*Your instructions*
Please output the entries that follow exactly, without a single image.

*Material supplied*

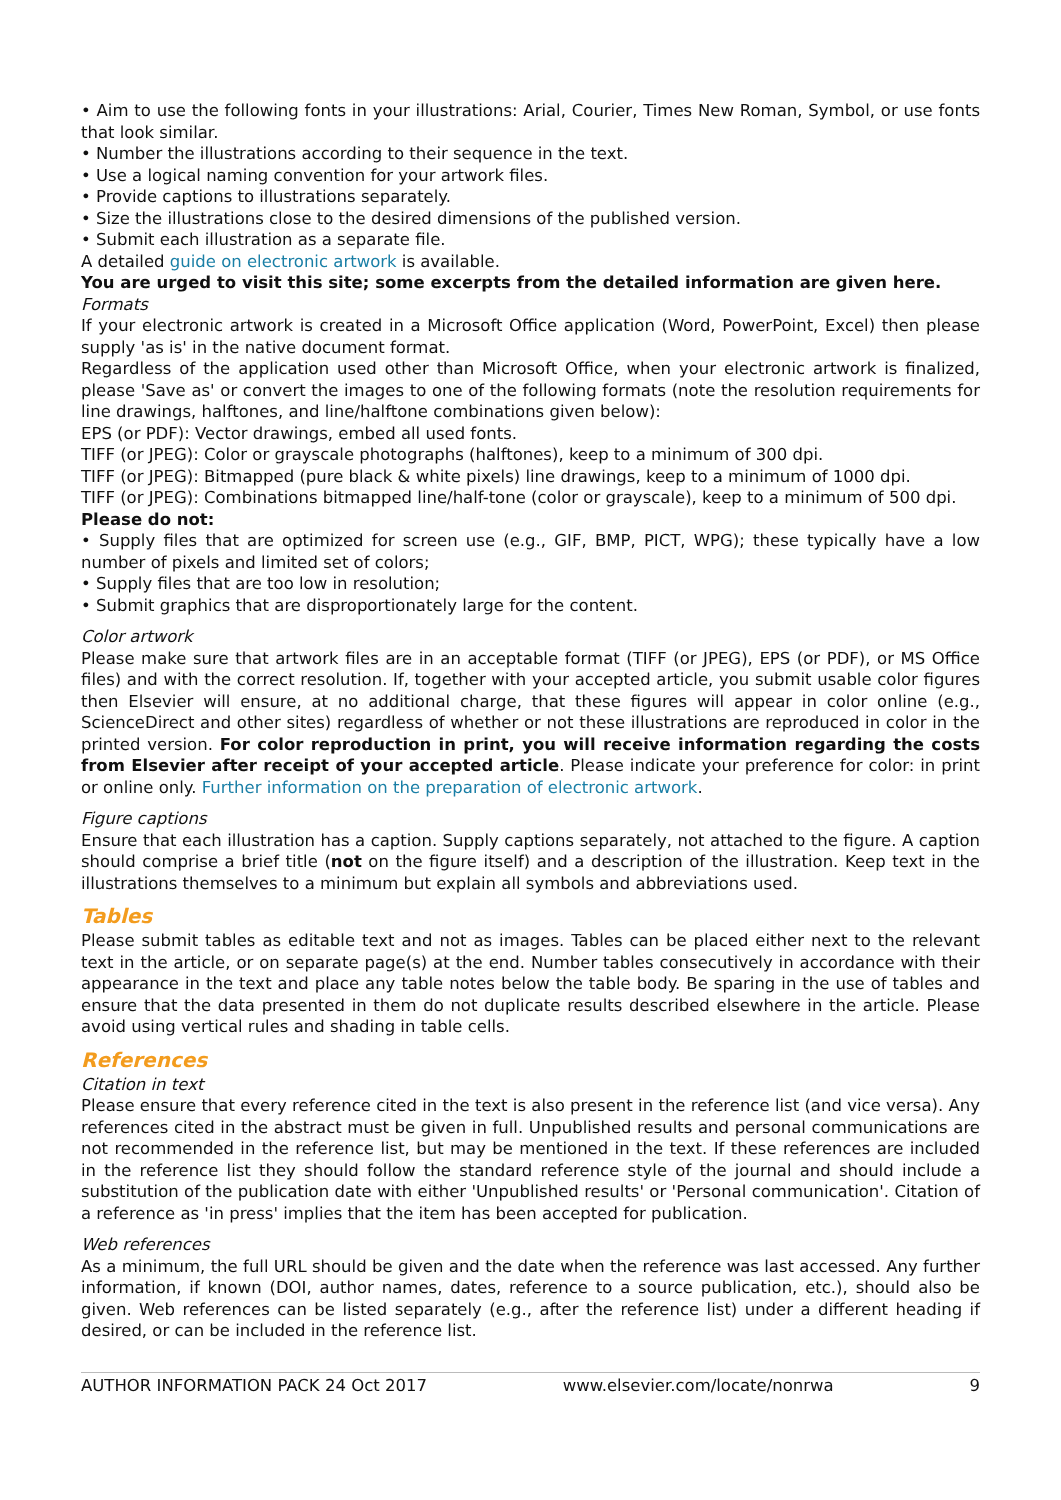• Aim to use the following fonts in your illustrations: Arial, Courier, Times New Roman, Symbol, or use fonts that look similar.
• Number the illustrations according to their sequence in the text.
• Use a logical naming convention for your artwork files.
• Provide captions to illustrations separately.
• Size the illustrations close to the desired dimensions of the published version.
• Submit each illustration as a separate file.
A detailed guide on electronic artwork is available.
You are urged to visit this site; some excerpts from the detailed information are given here.
Formats
If your electronic artwork is created in a Microsoft Office application (Word, PowerPoint, Excel) then please supply 'as is' in the native document format.
Regardless of the application used other than Microsoft Office, when your electronic artwork is finalized, please 'Save as' or convert the images to one of the following formats (note the resolution requirements for line drawings, halftones, and line/halftone combinations given below):
EPS (or PDF): Vector drawings, embed all used fonts.
TIFF (or JPEG): Color or grayscale photographs (halftones), keep to a minimum of 300 dpi.
TIFF (or JPEG): Bitmapped (pure black & white pixels) line drawings, keep to a minimum of 1000 dpi.
TIFF (or JPEG): Combinations bitmapped line/half-tone (color or grayscale), keep to a minimum of 500 dpi.
Please do not:
• Supply files that are optimized for screen use (e.g., GIF, BMP, PICT, WPG); these typically have a low number of pixels and limited set of colors;
• Supply files that are too low in resolution;
• Submit graphics that are disproportionately large for the content.
Color artwork
Please make sure that artwork files are in an acceptable format (TIFF (or JPEG), EPS (or PDF), or MS Office files) and with the correct resolution. If, together with your accepted article, you submit usable color figures then Elsevier will ensure, at no additional charge, that these figures will appear in color online (e.g., ScienceDirect and other sites) regardless of whether or not these illustrations are reproduced in color in the printed version. For color reproduction in print, you will receive information regarding the costs from Elsevier after receipt of your accepted article. Please indicate your preference for color: in print or online only. Further information on the preparation of electronic artwork.
Figure captions
Ensure that each illustration has a caption. Supply captions separately, not attached to the figure. A caption should comprise a brief title (not on the figure itself) and a description of the illustration. Keep text in the illustrations themselves to a minimum but explain all symbols and abbreviations used.
Tables
Please submit tables as editable text and not as images. Tables can be placed either next to the relevant text in the article, or on separate page(s) at the end. Number tables consecutively in accordance with their appearance in the text and place any table notes below the table body. Be sparing in the use of tables and ensure that the data presented in them do not duplicate results described elsewhere in the article. Please avoid using vertical rules and shading in table cells.
References
Citation in text
Please ensure that every reference cited in the text is also present in the reference list (and vice versa). Any references cited in the abstract must be given in full. Unpublished results and personal communications are not recommended in the reference list, but may be mentioned in the text. If these references are included in the reference list they should follow the standard reference style of the journal and should include a substitution of the publication date with either 'Unpublished results' or 'Personal communication'. Citation of a reference as 'in press' implies that the item has been accepted for publication.
Web references
As a minimum, the full URL should be given and the date when the reference was last accessed. Any further information, if known (DOI, author names, dates, reference to a source publication, etc.), should also be given. Web references can be listed separately (e.g., after the reference list) under a different heading if desired, or can be included in the reference list.
AUTHOR INFORMATION PACK 24 Oct 2017 www.elsevier.com/locate/nonrwa 9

*The completed task*
• Aim to use the following fonts in your illustrations: Arial, Courier, Times New Roman, Symbol, or use fonts that look similar.
• Number the illustrations according to their sequence in the text.
• Use a logical naming convention for your artwork files.
• Provide captions to illustrations separately.
• Size the illustrations close to the desired dimensions of the published version.
• Submit each illustration as a separate file.
A detailed guide on electronic artwork is available.
You are urged to visit this site; some excerpts from the detailed information are given here.
Formats
If your electronic artwork is created in a Microsoft Office application (Word, PowerPoint, Excel) then please supply 'as is' in the native document format.
Regardless of the application used other than Microsoft Office, when your electronic artwork is finalized, please 'Save as' or convert the images to one of the following formats (note the resolution requirements for line drawings, halftones, and line/halftone combinations given below):
EPS (or PDF): Vector drawings, embed all used fonts.
TIFF (or JPEG): Color or grayscale photographs (halftones), keep to a minimum of 300 dpi.
TIFF (or JPEG): Bitmapped (pure black & white pixels) line drawings, keep to a minimum of 1000 dpi.
TIFF (or JPEG): Combinations bitmapped line/half-tone (color or grayscale), keep to a minimum of 500 dpi.
Please do not:
• Supply files that are optimized for screen use (e.g., GIF, BMP, PICT, WPG); these typically have a low number of pixels and limited set of colors;
• Supply files that are too low in resolution;
• Submit graphics that are disproportionately large for the content.
Color artwork
Please make sure that artwork files are in an acceptable format (TIFF (or JPEG), EPS (or PDF), or MS Office files) and with the correct resolution. If, together with your accepted article, you submit usable color figures then Elsevier will ensure, at no additional charge, that these figures will appear in color online (e.g., ScienceDirect and other sites) regardless of whether or not these illustrations are reproduced in color in the printed version. For color reproduction in print, you will receive information regarding the costs from Elsevier after receipt of your accepted article. Please indicate your preference for color: in print or online only. Further information on the preparation of electronic artwork.
Figure captions
Ensure that each illustration has a caption. Supply captions separately, not attached to the figure. A caption should comprise a brief title (not on the figure itself) and a description of the illustration. Keep text in the illustrations themselves to a minimum but explain all symbols and abbreviations used.
Tables
Please submit tables as editable text and not as images. Tables can be placed either next to the relevant text in the article, or on separate page(s) at the end. Number tables consecutively in accordance with their appearance in the text and place any table notes below the table body. Be sparing in the use of tables and ensure that the data presented in them do not duplicate results described elsewhere in the article. Please avoid using vertical rules and shading in table cells.
References
Citation in text
Please ensure that every reference cited in the text is also present in the reference list (and vice versa). Any references cited in the abstract must be given in full. Unpublished results and personal communications are not recommended in the reference list, but may be mentioned in the text. If these references are included in the reference list they should follow the standard reference style of the journal and should include a substitution of the publication date with either 'Unpublished results' or 'Personal communication'. Citation of a reference as 'in press' implies that the item has been accepted for publication.
Web references
As a minimum, the full URL should be given and the date when the reference was last accessed. Any further information, if known (DOI, author names, dates, reference to a source publication, etc.), should also be given. Web references can be listed separately (e.g., after the reference list) under a different heading if desired, or can be included in the reference list.
AUTHOR INFORMATION PACK 24 Oct 2017 www.elsevier.com/locate/nonrwa 9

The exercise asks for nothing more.